Covid’s Deadly Clotting Spurs U.S. Trials of Blood Thinners
(Bloomberg) -- U.S. researchers have begun two clinical trials examining the use of blood thinners to help Covid-19 patients avoid clotting that’s led to strokes, heart attacks and organ failure.
In one study, the National Institutes of Health will look at the use of apixaban in people who haven’t been hospitalized, according to a statement from the NIH. Apixaban is sold under the brand name Eliquis by Bristol Myers Squibb Co. and Pfizer Inc., with the first generic versions approved last year. The other trial will study the use of heparin in patients who are hospitalized.
Clotting incidents are “strikingly more prevalent” in Covid-19 patients in intensive care, with about 20% to 30% experiencing the problem, said Gary Gibbons, Director of the NIH’s Heart, Lung, and Blood Institute, which will lead the trials. Other intensive-care patients have clotting about 5% to 10% of the time, he said.
Gibbons said he expects to have answers from the trial in “months not years.”
Doctors noticed the clotting concerns early in the pandemic and have been using blood thinners in various ways to help patients, NIH Director Francis Collins said on a call with reporters. The trials will help doctors “have a clear sense of what is the most beneficial way,” he said.
The link between Covid-19 and clotting appears to be with the endothelial cells that line the body’s blood vessels. These cells contain a protein that the novel coronavirus attaches to as it infects the body, including the lungs, heart and other organs, Gibbons explained in June.

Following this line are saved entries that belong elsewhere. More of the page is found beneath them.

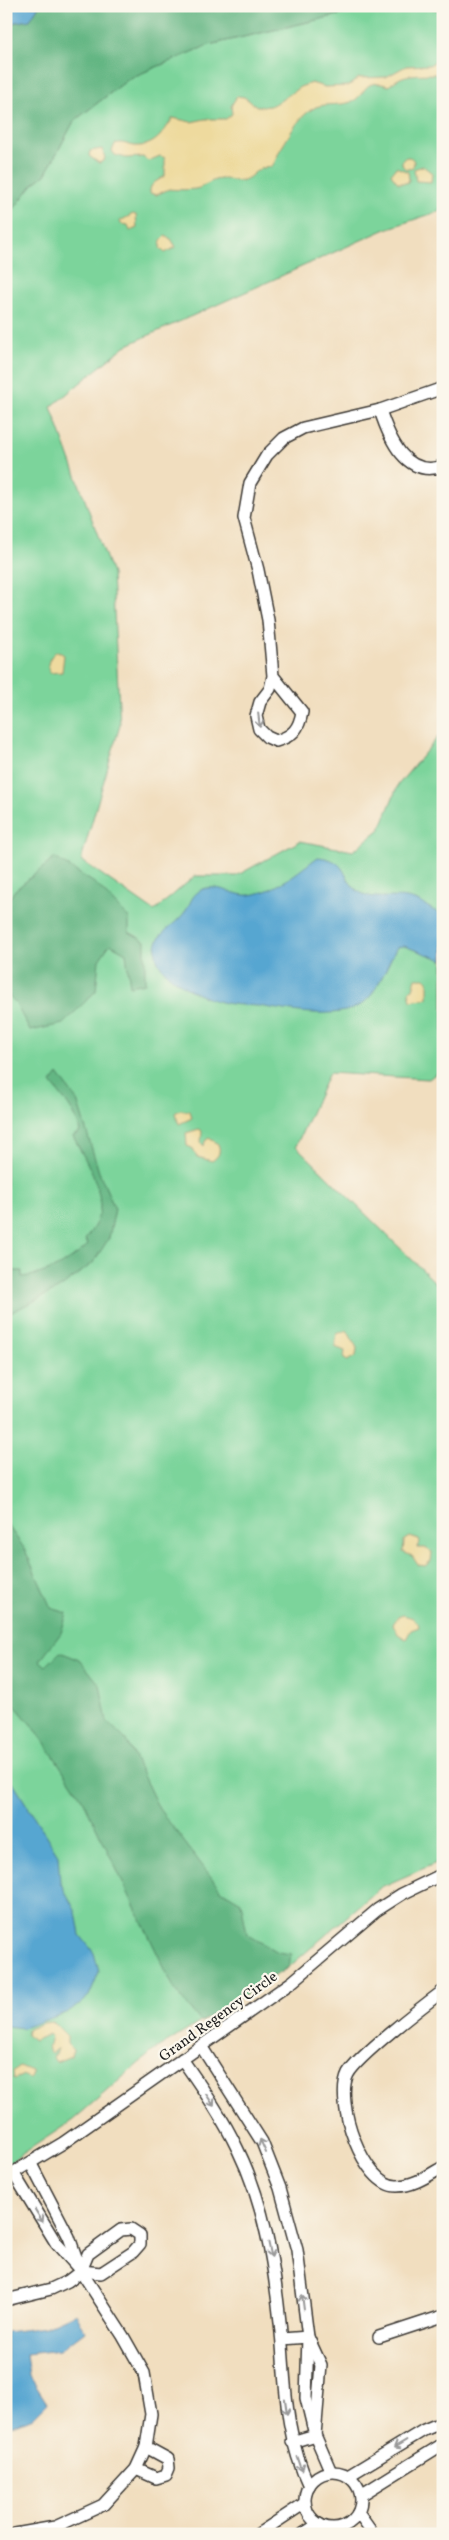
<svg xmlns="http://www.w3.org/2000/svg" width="449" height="2540" font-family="Vollkorn,serif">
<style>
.green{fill:#7bd49b;stroke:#4c785c}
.forest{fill:#64b683;stroke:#406950}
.sand{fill:#eeda9e;stroke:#857b5d}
.water{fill:#57a6d1;stroke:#3a6176}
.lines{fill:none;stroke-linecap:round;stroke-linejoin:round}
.minor-casing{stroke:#3c3934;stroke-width:14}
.minor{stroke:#fff;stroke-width:11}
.oneway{stroke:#999}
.labels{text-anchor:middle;stroke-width:4.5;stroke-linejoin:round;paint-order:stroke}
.street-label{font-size:15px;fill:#1c1c1c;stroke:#fbf7ec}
</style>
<rect width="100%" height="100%" fill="#fbf7ec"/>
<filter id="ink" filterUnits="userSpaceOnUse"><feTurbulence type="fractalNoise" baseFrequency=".02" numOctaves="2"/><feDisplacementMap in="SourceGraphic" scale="10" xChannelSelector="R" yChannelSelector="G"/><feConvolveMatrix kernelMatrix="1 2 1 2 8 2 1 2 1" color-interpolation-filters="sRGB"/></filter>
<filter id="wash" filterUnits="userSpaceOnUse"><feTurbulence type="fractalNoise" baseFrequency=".0096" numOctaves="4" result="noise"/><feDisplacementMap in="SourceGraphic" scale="20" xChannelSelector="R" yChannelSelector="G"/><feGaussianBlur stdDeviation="1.12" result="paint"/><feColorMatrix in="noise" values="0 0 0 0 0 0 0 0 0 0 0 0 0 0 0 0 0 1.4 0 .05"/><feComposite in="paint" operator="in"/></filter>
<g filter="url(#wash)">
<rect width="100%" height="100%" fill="#f1debf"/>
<!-- green -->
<polygon class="green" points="377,6 420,6 443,11 443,210 386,229 125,346 51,407 112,574 120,725 81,860 154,911 195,876 236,876 300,841 353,851 380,829 398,785 443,731 443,1068 429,1079 329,1073 296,1146 443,1290 443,1860 381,1887 289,1967 152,2052 73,2120 6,2165 6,219 33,184 45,175 74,121 130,78 209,45"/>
<!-- forest -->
<g class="forest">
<polygon points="39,6 377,6 209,45 130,78 74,121 45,175 33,184 6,219 6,12 11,23 30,20"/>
<polygon points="55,858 96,884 129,918 129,932 145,941 145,983 130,986 126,953 110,944 99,960 96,991 63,1024 30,1031 15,1002 6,993 6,904 15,890"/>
<path d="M58 1074 77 1100 99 1172 115 1209 109 1238 93 1263 60 1288 6 1315V1271H22V1277C49 1274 68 1263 88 1245L85 1240C92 1230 101 1218 100 1205 100 1182 83 1156 73 1136L80 1132C77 1112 63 1099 51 1083Z"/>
<polygon points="6,1523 24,1548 51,1608 67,1613 61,1633 40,1661 46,1666 60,1652 80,1660 100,1685 107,1721 126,1740 159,1809 221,1890 241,1902 247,1934 277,1952 291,1954 289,1967 201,2022 175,1990 84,1802 39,1734 6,1695"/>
</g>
<!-- sand -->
<g class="sand">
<path d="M443 58V83L435 74C415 75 404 72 389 86 361 77 368 95 351 102 340 106 327 103 316 107 299 115 291 133 282 147 277 154 277 161 271 167 253 168 256 175 244 180 236 183 229 178 221 179 213 179 206 185 199 188 196 190 173 190 169 189L156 195 150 193C149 183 158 181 165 176V158L160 156 148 161 143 157 126 158 115 155 112 151 115 144C122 141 127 145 135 146 155 147 163 133 173 118L191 122 205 119H226L232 114 231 106 237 96 244 97 258 107 270 106 280 101 300 87 311 83 325 87 348 86 359 78 386 77 406 66 429 65Z"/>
<polygon points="102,149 105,158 103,161 99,163 89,156 90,151"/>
<circle cx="408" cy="163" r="6"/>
<polygon points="423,166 432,173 431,182 416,181 414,169"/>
<polygon points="396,167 408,172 409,180 407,183 398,183 391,174"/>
<polygon points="133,214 136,215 137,228 130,231 128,225 121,224 120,221"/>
<polygon points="165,236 171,239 176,247 165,253 160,248 161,240"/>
<path d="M58 651 64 655 62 672 50 673C45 666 50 654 58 651Z"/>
<polygon points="416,978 425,978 428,981 428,998 411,1001 409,991 413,989"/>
<polygon points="180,1110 190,1111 192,1118 179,1124 175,1113"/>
<path d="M199 1129 202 1131 201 1143 204 1146 205 1141 209 1138 218 1144C221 1152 219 1156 212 1161L197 1157 192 1148 187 1146 186 1133Z"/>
<polygon points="347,1330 357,1348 356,1356 347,1361 344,1358 345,1351 335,1347 337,1334"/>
<polygon points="410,1537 419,1540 418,1548 425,1548 432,1552 431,1561 425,1566 418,1565 412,1556 403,1552 404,1541"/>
<path d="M403 1615C410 1617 418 1618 419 1627L411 1630 406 1639 398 1634 393 1624 398 1617Z"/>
<path d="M53 2022 67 2036V2044L73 2050 71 2056 56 2062 52 2056 56 2055 58 2048 51 2053C46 2049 50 2042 51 2036L49 2034 34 2041 26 2035 27 2030 43 2023Z"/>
<polygon points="20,2066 32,2071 32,2077 30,2079 22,2076 14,2079 13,2071"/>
</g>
<!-- water -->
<g class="water">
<polygon points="6,6 39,6 30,20 10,23"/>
<path d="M318 857C349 860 341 878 358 891 373 902 394 894 411 899 422 901 432 911 443 915V960L404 946 397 947C388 963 377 994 362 1004 338 1021 286 1010 258 1006 245 1005 230 1005 217 1001 199 997 158 975 156 955 153 933 173 928 184 913 190 906 190 898 198 892 213 880 234 897 250 895 277 891 297 872 318 857Z"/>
<polygon points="6,1776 13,1783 58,1855 60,1882 76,1912 80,1935 94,1953 99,1972 89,1996 71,2011 23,2028 6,2026"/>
<polygon points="76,2313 85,2331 60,2350 26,2354 29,2375 47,2403 33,2417 6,2428 6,2332 45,2327"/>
</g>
</g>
<g filter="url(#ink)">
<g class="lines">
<defs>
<g id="minor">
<path d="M380 410C389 438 406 479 443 466"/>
<path d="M273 676 302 712C299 729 293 736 276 741L267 737 259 729 256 716 260 702 270 689 273 676 268 620 258 570 244 518 250 483 267 455 284 438 303 428 380 410 443 388"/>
<path d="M443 1991C423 2006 358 2056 348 2074 334 2101 363 2186 397 2186 414 2186 429 2175 443 2167"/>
<polyline points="201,2046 262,2142 280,2188 297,2250 308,2337 321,2365 315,2435"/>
<path d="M182 2059C203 2089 223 2118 238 2150 264 2203 274 2264 280 2322 286 2380 283 2431 309 2486"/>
<polyline points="31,2164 69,2237 81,2271"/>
<polyline points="14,2174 56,2243 81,2271 123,2336 144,2373 151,2414 146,2447 136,2469 103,2505 55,2527 15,2534"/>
<polyline points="6,2177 63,2143 292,1982 377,1910 402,1894 443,1874"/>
<polyline points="6,2300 51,2289 68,2281 81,2271 88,2254 121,2230 131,2229 140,2235 140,2244 133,2252 101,2273 81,2271"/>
<polyline points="379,2337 443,2316"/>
<polyline points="282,2339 308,2337 306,2398 315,2435 331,2472"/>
<polyline points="292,2442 315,2435"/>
<polyline points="136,2469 156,2478 166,2475 169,2468 168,2459 146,2447"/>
<circle cx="333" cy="2500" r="28"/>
<polyline points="348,2476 424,2430 443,2422"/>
<polyline points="361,2495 443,2444"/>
<polyline points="358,2513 373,2534"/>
<polyline points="258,2534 305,2503"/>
<polyline points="303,2534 319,2524"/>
</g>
</defs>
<!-- minor casing -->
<use href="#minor" class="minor-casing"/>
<!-- minor -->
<use href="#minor" class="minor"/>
</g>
<!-- one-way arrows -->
<defs><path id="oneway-shaft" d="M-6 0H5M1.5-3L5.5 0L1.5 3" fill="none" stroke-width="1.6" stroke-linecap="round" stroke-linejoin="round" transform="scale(1.25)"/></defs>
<g class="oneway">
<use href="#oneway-shaft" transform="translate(259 720) rotate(83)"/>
<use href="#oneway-shaft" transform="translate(210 2100) rotate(56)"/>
<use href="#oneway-shaft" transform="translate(263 2146) rotate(-114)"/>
<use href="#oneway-shaft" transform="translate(39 2216) rotate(58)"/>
<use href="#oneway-shaft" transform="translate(270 2250) rotate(78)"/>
<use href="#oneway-shaft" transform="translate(303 2302) rotate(-97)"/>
<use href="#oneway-shaft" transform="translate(286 2407) rotate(82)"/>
<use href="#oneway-shaft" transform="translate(400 2444) rotate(149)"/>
<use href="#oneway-shaft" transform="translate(300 2464) rotate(71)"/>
</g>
</g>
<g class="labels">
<!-- street labels -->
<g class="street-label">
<text transform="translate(218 2016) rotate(-36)" y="5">Grand Regency Circle</text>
</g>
</g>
<!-- margin -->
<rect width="449" height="2540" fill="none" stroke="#fbf7ec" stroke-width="25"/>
</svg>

Hospitalized patients will receive either low or high doses of heparin while those being treated outside of a hospital will get either apixaban, aspirin, or a placebo.
Eliquis was Bristol-Myers’ best-selling drug last year even before the pandemic hit the U.S. It generated $7.9 billion in revenue last year, according to data compiled by Bloomberg. Pfizer generated $4.2 billion from Eliquis last year.
Researchers will also look for common genetic traits among those who aren’t hospitalized that then develop complications
Researchers previously assessed the records of more than 2,700 Covid-19 patients hospitalized at Mount Sinai Health System and found signs anticoagulants may help improve survival, according to a June paper published in the Journal of the American College of Cardiology.